# [Aim of the task]
Your job is to set down the stretch of entries that opens with the line containing "middle tip: (298, 239)" and closes with the line containing "pinky tip: (313, 245)". Keep both end lines, copy each exactly, and add nothing.

# [Data supplied]
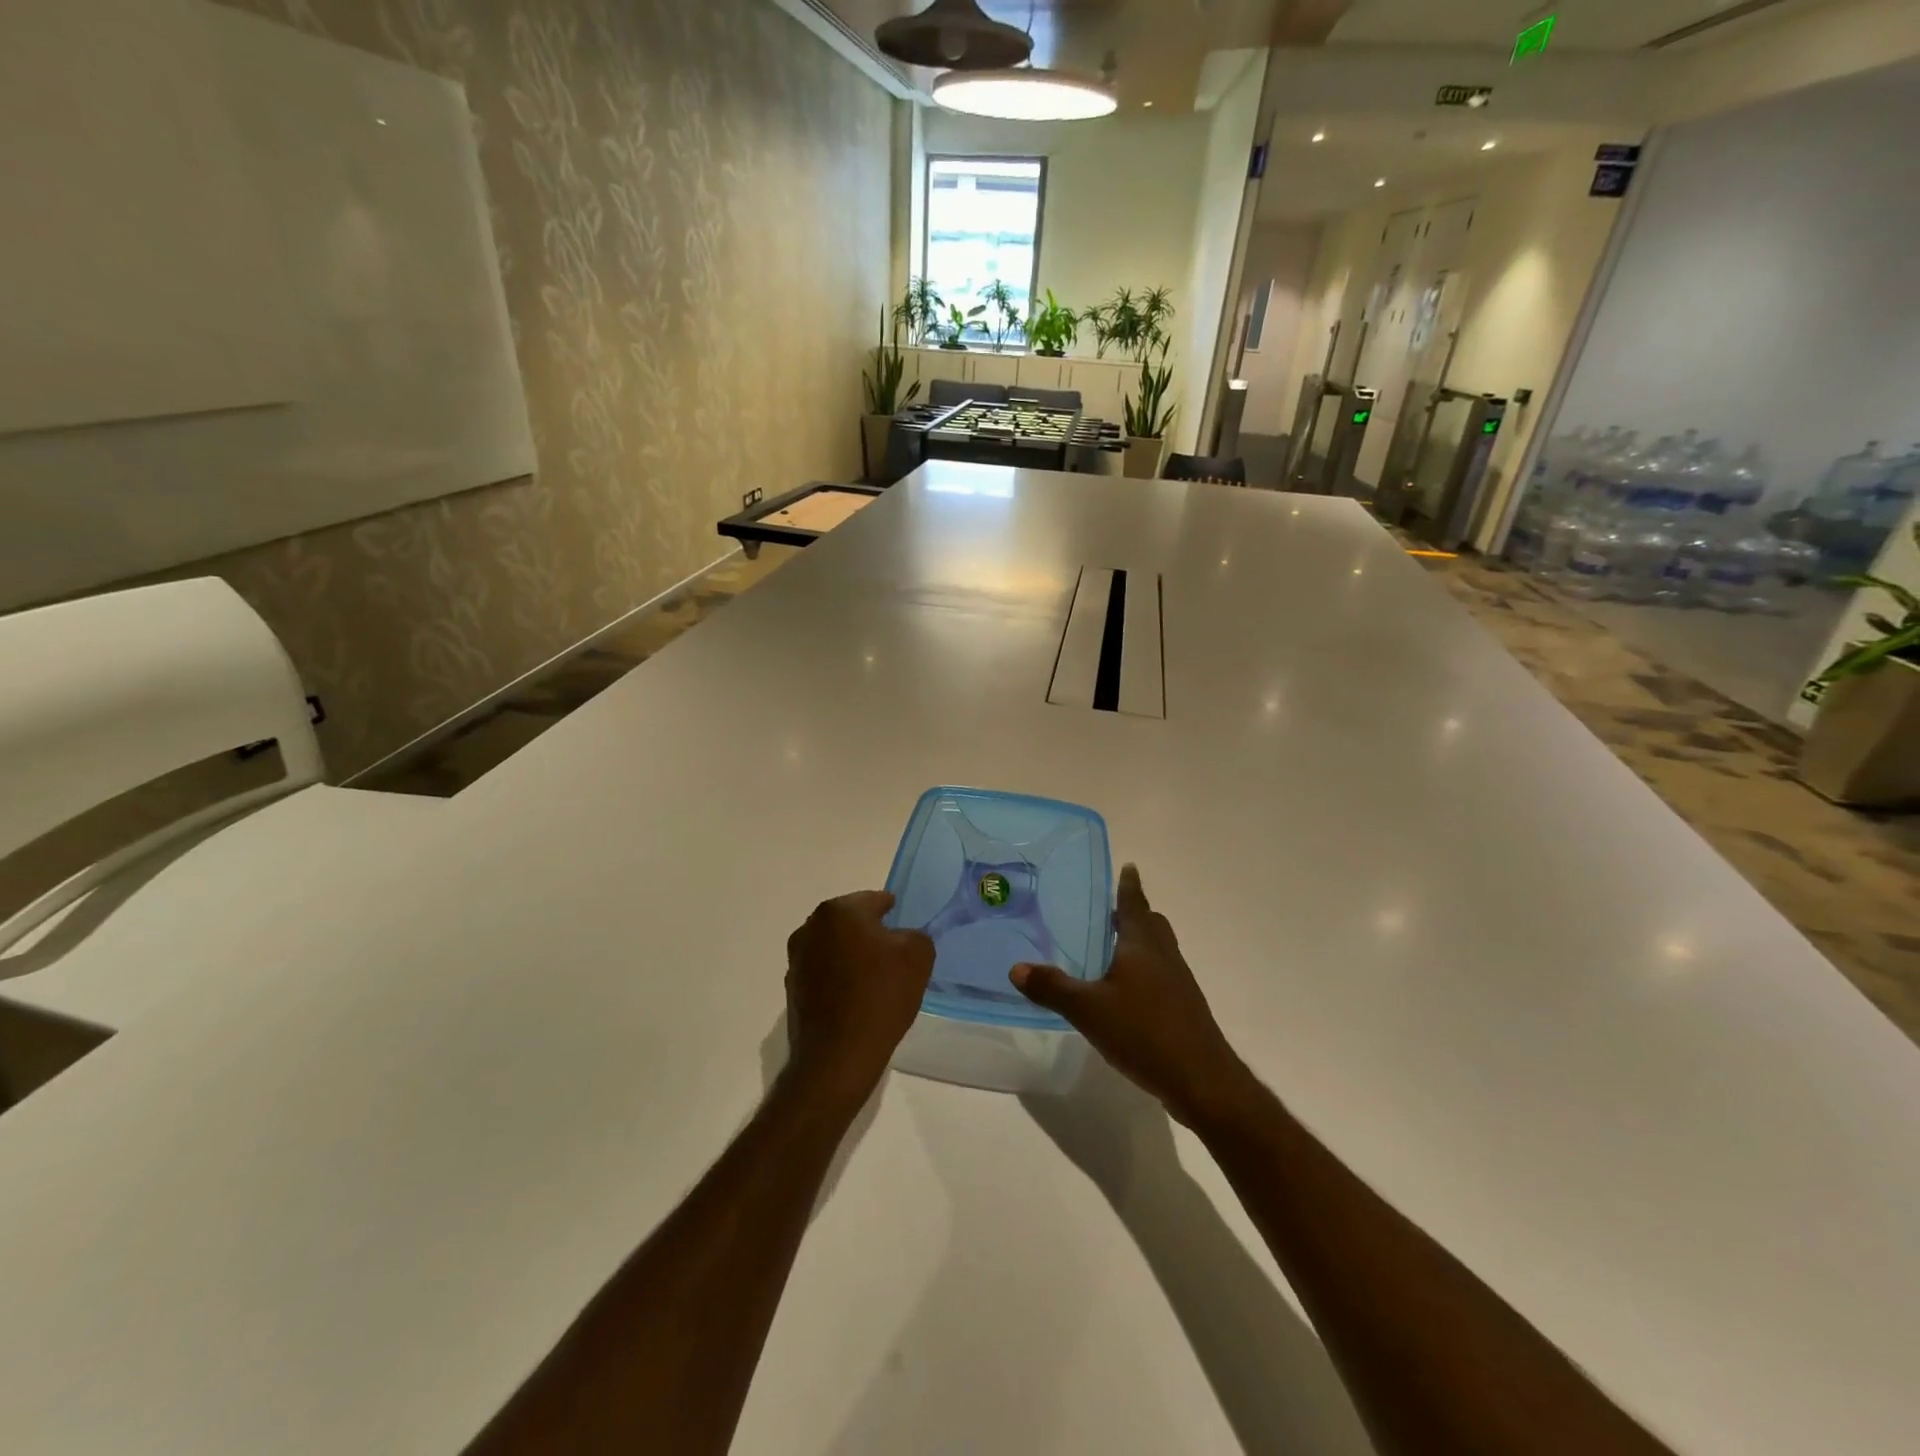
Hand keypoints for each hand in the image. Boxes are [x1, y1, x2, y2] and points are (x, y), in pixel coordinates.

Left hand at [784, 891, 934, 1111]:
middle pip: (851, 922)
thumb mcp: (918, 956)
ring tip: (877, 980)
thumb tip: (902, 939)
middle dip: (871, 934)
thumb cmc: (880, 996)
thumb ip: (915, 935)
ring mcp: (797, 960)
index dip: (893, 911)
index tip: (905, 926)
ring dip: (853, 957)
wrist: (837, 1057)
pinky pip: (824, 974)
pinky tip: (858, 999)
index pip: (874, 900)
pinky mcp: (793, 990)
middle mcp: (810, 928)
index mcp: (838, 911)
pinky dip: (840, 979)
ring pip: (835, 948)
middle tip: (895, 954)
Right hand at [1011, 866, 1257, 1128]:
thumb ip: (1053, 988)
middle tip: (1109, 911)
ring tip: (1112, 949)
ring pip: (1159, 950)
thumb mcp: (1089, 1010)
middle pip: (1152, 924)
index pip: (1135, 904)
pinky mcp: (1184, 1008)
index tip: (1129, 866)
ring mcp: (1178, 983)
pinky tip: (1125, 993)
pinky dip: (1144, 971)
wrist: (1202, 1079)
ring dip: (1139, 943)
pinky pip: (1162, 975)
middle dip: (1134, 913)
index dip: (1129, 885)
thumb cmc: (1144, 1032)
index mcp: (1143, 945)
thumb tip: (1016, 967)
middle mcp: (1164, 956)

* * *

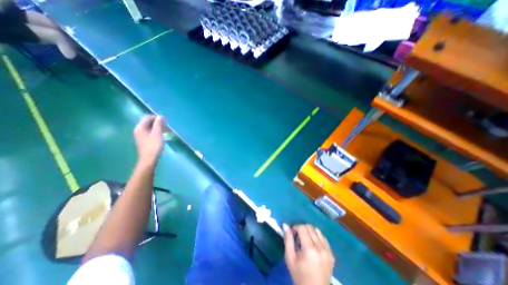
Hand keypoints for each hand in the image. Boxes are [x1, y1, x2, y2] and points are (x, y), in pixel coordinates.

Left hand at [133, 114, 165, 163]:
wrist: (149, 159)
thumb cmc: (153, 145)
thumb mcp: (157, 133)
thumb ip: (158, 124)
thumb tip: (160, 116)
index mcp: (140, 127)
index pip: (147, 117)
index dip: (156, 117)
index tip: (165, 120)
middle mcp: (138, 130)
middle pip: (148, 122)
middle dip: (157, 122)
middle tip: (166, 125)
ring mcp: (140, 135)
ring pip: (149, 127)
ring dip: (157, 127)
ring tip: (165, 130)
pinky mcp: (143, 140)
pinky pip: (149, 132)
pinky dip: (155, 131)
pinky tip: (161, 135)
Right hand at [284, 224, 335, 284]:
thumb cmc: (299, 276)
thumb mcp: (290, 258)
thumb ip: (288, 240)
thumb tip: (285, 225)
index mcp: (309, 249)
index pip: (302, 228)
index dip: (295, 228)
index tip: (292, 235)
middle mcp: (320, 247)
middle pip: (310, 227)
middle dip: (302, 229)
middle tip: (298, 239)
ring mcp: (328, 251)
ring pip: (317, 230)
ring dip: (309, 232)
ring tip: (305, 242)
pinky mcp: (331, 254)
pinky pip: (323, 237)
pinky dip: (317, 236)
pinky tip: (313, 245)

# [Solution]
middle tip: (298, 239)
ring mcp: (328, 251)
ring pip: (317, 230)
ring dip: (309, 232)
ring tip: (305, 242)
pinky mcp: (331, 254)
pinky pip: (323, 237)
pinky dip: (317, 236)
pinky tip: (313, 245)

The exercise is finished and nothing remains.